--- EXERCISE DETAILS ---
Reproduce the listing word for word, everything from the line containing "pose: elev=344.2 azim=265.4" down to the line containing "Dot at: (256, 345)", with both of those lines included.

#####

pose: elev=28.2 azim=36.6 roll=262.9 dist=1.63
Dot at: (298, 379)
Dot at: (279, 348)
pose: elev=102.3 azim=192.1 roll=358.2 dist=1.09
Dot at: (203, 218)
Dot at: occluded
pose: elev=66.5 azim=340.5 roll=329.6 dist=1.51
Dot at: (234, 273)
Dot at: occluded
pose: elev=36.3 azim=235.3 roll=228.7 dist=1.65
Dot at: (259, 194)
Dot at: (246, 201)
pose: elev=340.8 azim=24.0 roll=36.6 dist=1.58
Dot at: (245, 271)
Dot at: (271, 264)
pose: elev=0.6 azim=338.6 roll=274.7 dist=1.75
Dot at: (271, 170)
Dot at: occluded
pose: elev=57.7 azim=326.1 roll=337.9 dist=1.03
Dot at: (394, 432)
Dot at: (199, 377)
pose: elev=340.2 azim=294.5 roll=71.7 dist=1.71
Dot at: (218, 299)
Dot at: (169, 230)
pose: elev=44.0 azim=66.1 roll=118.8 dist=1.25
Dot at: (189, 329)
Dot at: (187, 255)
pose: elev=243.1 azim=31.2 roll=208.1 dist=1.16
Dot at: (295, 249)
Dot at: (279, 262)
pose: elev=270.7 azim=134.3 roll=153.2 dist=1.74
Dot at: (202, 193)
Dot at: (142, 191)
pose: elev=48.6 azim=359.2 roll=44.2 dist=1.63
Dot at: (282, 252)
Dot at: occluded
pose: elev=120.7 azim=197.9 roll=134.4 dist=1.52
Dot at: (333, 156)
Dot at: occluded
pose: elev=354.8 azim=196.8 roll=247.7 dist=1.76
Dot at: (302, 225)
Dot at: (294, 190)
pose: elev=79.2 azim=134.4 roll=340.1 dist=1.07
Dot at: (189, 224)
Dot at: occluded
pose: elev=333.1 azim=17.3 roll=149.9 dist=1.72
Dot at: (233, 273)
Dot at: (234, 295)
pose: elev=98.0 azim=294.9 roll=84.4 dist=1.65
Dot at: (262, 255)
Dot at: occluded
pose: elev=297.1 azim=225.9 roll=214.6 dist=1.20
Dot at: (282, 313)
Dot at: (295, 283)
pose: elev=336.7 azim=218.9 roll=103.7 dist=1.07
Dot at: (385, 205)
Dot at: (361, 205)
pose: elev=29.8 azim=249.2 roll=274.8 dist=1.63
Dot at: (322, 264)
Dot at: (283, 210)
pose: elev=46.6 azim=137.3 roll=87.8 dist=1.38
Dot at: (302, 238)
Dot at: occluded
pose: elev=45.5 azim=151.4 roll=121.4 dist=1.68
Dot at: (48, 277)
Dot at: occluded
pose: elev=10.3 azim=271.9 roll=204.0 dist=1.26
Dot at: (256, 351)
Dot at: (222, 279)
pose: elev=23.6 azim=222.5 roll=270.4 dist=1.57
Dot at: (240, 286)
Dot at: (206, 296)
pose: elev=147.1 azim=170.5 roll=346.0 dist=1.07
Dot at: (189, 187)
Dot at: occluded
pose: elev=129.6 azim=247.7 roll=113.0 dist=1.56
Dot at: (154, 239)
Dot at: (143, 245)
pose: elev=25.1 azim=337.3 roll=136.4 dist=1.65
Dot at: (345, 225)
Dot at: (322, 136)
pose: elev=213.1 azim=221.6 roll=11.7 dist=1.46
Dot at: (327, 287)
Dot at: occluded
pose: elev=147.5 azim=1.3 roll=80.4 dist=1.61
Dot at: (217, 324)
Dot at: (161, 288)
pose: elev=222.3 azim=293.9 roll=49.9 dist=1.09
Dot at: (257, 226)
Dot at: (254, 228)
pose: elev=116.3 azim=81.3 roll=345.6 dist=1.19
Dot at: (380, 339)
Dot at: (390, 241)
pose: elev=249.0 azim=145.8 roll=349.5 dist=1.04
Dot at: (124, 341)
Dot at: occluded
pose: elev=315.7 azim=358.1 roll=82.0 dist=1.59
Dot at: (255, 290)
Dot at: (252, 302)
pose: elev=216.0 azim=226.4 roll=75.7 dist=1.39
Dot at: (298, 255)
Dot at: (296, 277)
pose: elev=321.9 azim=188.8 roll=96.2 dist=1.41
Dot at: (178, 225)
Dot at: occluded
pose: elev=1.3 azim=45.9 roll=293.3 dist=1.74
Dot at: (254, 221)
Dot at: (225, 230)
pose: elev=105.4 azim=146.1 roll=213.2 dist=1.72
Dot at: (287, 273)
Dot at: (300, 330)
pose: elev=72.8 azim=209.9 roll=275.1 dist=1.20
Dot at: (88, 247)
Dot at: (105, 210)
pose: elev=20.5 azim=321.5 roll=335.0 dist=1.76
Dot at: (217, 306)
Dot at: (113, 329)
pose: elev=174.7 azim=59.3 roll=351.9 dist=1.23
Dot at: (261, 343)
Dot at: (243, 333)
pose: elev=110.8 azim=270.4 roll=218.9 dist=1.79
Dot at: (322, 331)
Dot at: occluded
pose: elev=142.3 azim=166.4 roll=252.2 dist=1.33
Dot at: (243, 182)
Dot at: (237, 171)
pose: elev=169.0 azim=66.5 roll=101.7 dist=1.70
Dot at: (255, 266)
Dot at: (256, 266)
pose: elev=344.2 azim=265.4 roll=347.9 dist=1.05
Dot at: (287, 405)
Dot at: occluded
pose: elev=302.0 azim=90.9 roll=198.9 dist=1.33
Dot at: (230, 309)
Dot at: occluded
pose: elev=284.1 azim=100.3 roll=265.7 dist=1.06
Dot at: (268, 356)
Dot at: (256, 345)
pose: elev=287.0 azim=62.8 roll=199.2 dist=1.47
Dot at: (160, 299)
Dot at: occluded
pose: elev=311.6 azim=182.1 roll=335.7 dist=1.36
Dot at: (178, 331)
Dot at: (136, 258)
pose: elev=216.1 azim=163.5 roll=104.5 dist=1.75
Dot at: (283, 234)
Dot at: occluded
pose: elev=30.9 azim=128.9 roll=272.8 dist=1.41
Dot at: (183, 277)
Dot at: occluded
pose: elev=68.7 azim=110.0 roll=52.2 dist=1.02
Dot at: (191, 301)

#####

--- THE ANSWER ---
pose: elev=344.2 azim=265.4 roll=347.9 dist=1.05
Dot at: (287, 405)
Dot at: occluded
pose: elev=302.0 azim=90.9 roll=198.9 dist=1.33
Dot at: (230, 309)
Dot at: occluded
pose: elev=284.1 azim=100.3 roll=265.7 dist=1.06
Dot at: (268, 356)
Dot at: (256, 345)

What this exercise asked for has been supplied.